___ Reading text

Ethylene-Based Copolymer
[0045] The ethylene-based copolymer useful in the present disclosure can include ethylene-derived units in an amount based on the weight of ethylene-based copolymer of from about 60 wt % to about 98 wt %, or from 65 wt % to about 95 wt %, or from about 70 wt % to about 95 wt %, or from about 75 wt % to about 85 wt %, or from 70 wt % to about 80 wt %. Correspondingly, the units derived from at least one of a C3-C12 alpha-olefin may be present in an amount of about 2 wt % to about 40 wt %, or about 5 wt % to about 35 wt %, or about 5 wt % to about 30 wt %, or from about 15 wt % to about 25 wt %, or from about 20 wt % to about 30 wt %, based on the weight of the ethylene-based copolymer.
[0046] The ethylene-based copolymers can have a density of from about 0.850 g/cm3 to about 0.915 g/cm3, or from about 0.855 g/cm3 to about 0.910 g/cm3, or from about 0.860 g/cm3 to about 0.895 g/cm3.
[0047] The ethylene-based copolymer can have a melt index (MI), as determined by ASTM D1238 at 190° C., 2.1 kg, of between 0.1 g/10 min and 20 g/10 min, or from 0.2 g/10 min to 10 g/10 min, or from 0.3 g/10 min to 8 g/10 min.
[0048] The ethylene-based copolymer can have an average molecular weight of from 10,000 to 800,000 or from 20,000 to 700,000.
[0049] The ethylene-based copolymer can have a 1% secant flexural modulus, as determined by ASTM D790, of from about 10 MPa to about 150 MPa, or from about 20 MPa to about 100 MPa.
[0050] The ethylene-based copolymer can have a melting temperature (Tm) of from 50° C. to 62° C. (first melt peak) and from 65° C. to 85° C. (second melt peak), or from 52° C. to 60° C. (first melt peak) and from 70° C. to 80° C. (second melt peak).
[0051] Ethylene-based copolymer useful in the present invention can be metallocene catalyzed copolymers of ethylene derived units and higher alpha-olefin derived units such as propylene, 1-butene, 1-hexene and 1-octene, and which contain enough of one or more of these comonomer units to yield a density between 0.860 and 0.900 g/cm3. The molecular weight distribution (Mw/Mn) of desirable plastomers ranges from 2 to 5, or from 2.2 to 4.
[0052] Examples of a commercially available ethylene-based copolymer are EXACT® 4150, a copolymer of ethylene and 1-hexene, the 1-hexene derived units making up from 18 to 22 wt % of the plastomer and having a density of 0.895 g/cm3 and MI of 3.5 dg/min (ExxonMobil Chemical Company, Houston, Tex.); and EXACT® 8201, a copolymer of ethylene and 1-octene, the 1-octene derived units making up from 26 to 30 wt % of the plastomer, and having a density of 0.882 g/cm3 and MI of 1 dg/min (ExxonMobil Chemical Company, Houston, Tex.). Other suitable ethylene-based copolymers are available under the designation ENGAGE® and AFFINITY® from Dow Chemical Company of Midland, Mich.

______

• _Problems to solve_:
a – Copy word for word the part of the passage on ethylene-based copolymers above that opens with the words containing "[0047] The ethylene-based" and closes with "(second melt peak).".
b – Carry on writing the passage on ethylene-based copolymers above, starting right after its final sentence.

___ Input data

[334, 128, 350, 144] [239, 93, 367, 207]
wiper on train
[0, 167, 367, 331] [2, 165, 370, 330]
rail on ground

______

• _Answers by task_:
a –
[0047] The ethylene-based copolymer can have a melt index (MI), as determined by ASTM D1238 at 190° C., 2.1 kg, of between 0.1 g/10 min and 20 g/10 min, or from 0.2 g/10 min to 10 g/10 min, or from 0.3 g/10 min to 8 g/10 min.
[0048] The ethylene-based copolymer can have an average molecular weight of from 10,000 to 800,000 or from 20,000 to 700,000.
[0049] The ethylene-based copolymer can have a 1% secant flexural modulus, as determined by ASTM D790, of from about 10 MPa to about 150 MPa, or from about 20 MPa to about 100 MPa.
[0050] The ethylene-based copolymer can have a melting temperature (Tm) of from 50° C. to 62° C. (first melt peak) and from 65° C. to 85° C. (second melt peak), or from 52° C. to 60° C. (first melt peak) and from 70° C. to 80° C. (second melt peak).

b –
Compatibilizer
[0053] The compatibilizer that can be used in present disclosure includes those that can provide a free radical source to bond organic and inorganic materials. In one embodiment, the free radical source is provided through ionic mechanism initiated by hydrolysis reaction during heating or mixing of the elastomeric copolymer and the filler.
[0054] The compatibilizer can have a melting point of greater than 50° C., for example, from about 50° C. to about 120° C., or from about 60° C. to about 90° C.
[0055] The compatibilizer can have a flash point of greater than 150° C., for example, from about 150° C. to about 300° C., or from about 180° C. to about 250° C., or from about 200° C. to about 250° C.
[0056] In some embodiments, the compatibilizer can have specific gravity of from about 0.90 g/cm3 to about 1 g/cm3, or from about 0.93 g/cm3 to about 1 g/cm3, or from about 0.95 g/cm3 to about 0.99 g/cm3.
[0057] The compatibilizer can be in a form of powder or pastille and can be dissolved in an organic solution, such as acetone.
[0058] Examples of useful compatibilizers include STRUKTOL® TPW 243, and STRUKTOL® TPW 244 commercially available from Struktol Company of America, Ohio, U.S.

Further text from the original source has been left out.